The utter failure of the Obama Administration to stand up to the rightwing assault on lower and middle-income workers, families, and communities has left many angry and feeling powerless.
It is truly dispiriting.
I believe, however, that there is a silver lining. For the first time in a long time, there appears to be a groundswell of recognition that what has happened is in large part due to the lack of a progressive social movement to counterbalance the power of the oligarchy and its Tea Party ground troops. Union leaders, community-based organizing coalitions, progressive beltway think tanks, and many others who have traditionally put most of their strategic eggs in the basket of support for the liberal wing of the Democratic Party, are calling for strategies that will build an independent movement.

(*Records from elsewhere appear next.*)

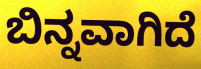
ಬಿನ್ನವಾಗಿದೆ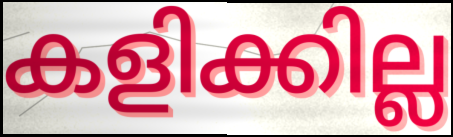
കളിക്കില്ലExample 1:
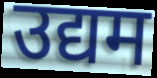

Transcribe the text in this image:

उद्यम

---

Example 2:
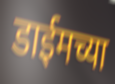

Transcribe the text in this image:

डाईमच्या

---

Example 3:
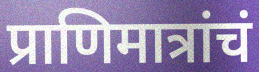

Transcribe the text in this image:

प्राणिमात्रांचं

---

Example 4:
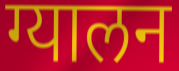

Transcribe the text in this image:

ग्यालन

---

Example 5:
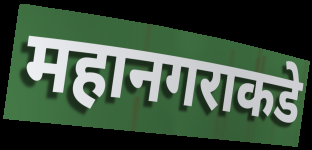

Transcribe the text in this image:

महानगराकडे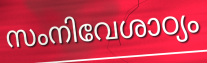
സംനിവേശാഠ്യംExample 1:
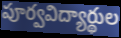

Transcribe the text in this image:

పూర్వవిద్యార్థుల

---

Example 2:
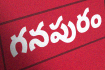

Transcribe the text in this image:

గనపురం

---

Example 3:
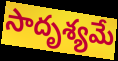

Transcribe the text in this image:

సాదృశ్యమే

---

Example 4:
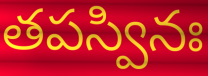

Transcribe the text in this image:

తపస్వినః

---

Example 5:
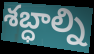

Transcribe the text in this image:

శబ్ధాల్నిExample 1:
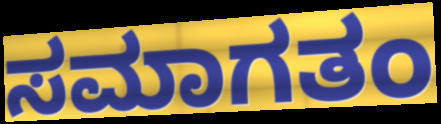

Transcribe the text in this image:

ಸಮಾಗತಂ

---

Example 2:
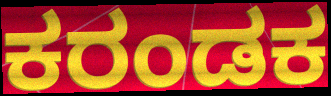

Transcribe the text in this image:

ಕರಂಡಕ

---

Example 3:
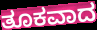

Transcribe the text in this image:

ತೂಕವಾದ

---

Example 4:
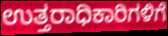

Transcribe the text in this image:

ಉತ್ತರಾಧಿಕಾರಿಗಳಿಗೆ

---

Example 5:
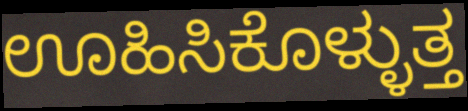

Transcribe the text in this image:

ಊಹಿಸಿಕೊಳ್ಳುತ್ತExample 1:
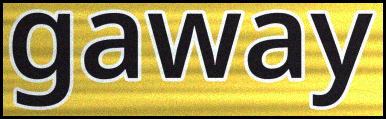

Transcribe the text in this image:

gaway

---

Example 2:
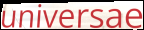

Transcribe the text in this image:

universae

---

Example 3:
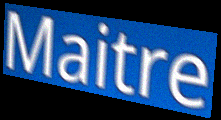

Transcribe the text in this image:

Maitre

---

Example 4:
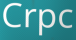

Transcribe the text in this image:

Crpc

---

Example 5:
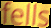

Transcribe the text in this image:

fells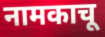
नामकाचू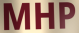
MHPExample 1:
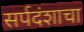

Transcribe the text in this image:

सर्पदंशाचा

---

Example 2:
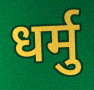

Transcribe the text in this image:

धर्मु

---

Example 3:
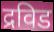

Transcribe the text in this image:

द्रविड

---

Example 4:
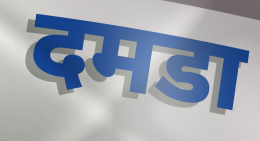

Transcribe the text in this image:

दमडा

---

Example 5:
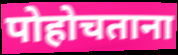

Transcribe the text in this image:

पोहोचताना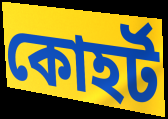
কোহর্টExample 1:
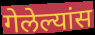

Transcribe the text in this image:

गेलेल्यांस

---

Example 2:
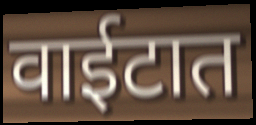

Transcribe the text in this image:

वाईटात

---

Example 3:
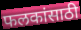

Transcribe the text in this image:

फलकांसाठी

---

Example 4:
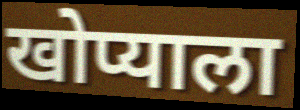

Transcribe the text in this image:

खोप्याला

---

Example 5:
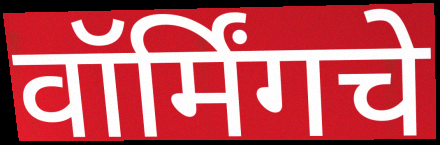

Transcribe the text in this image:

वॉर्मिंगचे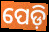
ପେଡ଼ି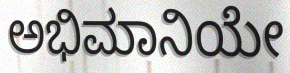
ಅಭಿಮಾನಿಯೇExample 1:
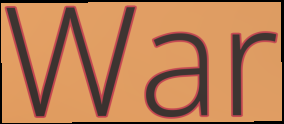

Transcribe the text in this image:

War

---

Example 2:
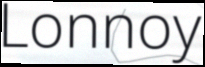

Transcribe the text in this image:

Lonnoy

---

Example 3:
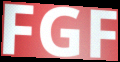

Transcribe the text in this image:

FGF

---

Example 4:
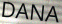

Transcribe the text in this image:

DANA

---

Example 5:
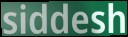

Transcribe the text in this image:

siddesh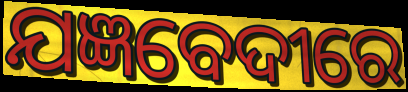
ଯଜ୍ଞବେଦୀରେ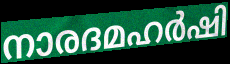
നാരദമഹർഷിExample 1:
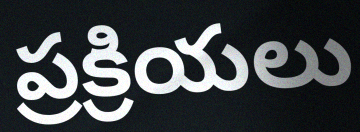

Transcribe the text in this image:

ప్రక్రియలు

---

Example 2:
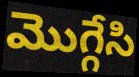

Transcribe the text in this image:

మొగ్గేసి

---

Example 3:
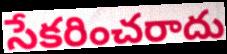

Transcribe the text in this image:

సేకరించరాదు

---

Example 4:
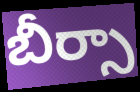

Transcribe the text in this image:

బీర్సా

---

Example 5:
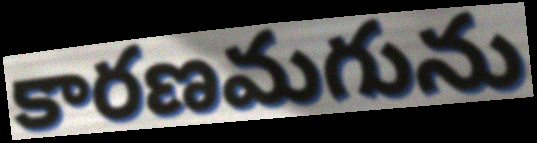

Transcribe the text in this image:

కారణమగును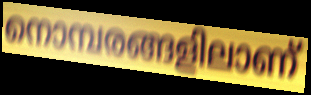
നൊമ്പരങ്ങളിലാണ്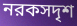
নরকসদৃশ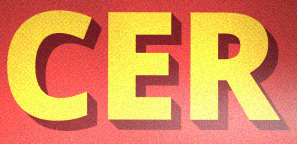
CERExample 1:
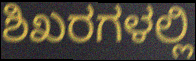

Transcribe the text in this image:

ಶಿಖರಗಳಲ್ಲಿ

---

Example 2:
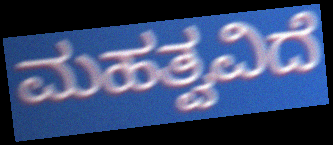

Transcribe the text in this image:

ಮಹತ್ವವಿದೆ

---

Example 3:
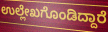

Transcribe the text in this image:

ಉಲ್ಲೇಖಗೊಂಡಿದ್ದಾರೆ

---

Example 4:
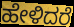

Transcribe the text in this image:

ಹೇಳಿದರೆ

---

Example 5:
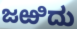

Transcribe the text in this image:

ಜಱಿದು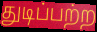
துடிப்பற்ற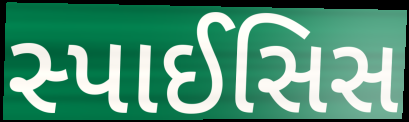
સ્પાઈસિસ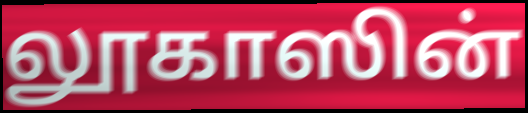
லூகாஸின்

And many voices have been raising the need for a unifying, values-based narrative to counter the ultra-conservative blame the victim, blame big government, blame unions, blame Muslims, blame immigrants story amplified by Fox News and mainstream media echo chamber.
More and more progressives are recognizing the importance of organizing, not just mobilizing, and perhaps most important of all, the need for unity across issues and constituencies. As George Lakoff explained:
“Those of us outside of government have to organize that unified movement, and not be limited by specific issue areas. The movement is about progressivism, not just about environmentalism, or social justice, or labor, or education, or health, or peace. The general principles govern them all.”
There is an opportunity here to put aside our notions of turf and any “we’ve got the key facts or the correct analysis or the pipeline to people in power” mentalities. We may need to let go of our egos and keep our eyes on the prize and get some agreement about those general principles.
To my colleagues:
I am proud to be part of the extraordinary work you do day in and day out, and am amazed at how, even with our resource constraints, you still manage to ramp up the intensity when needed. We are suffering defeats but our efforts are not for naught.
Seeds may stay dormant for years before springing to life. I am grateful for the work you do in the garden.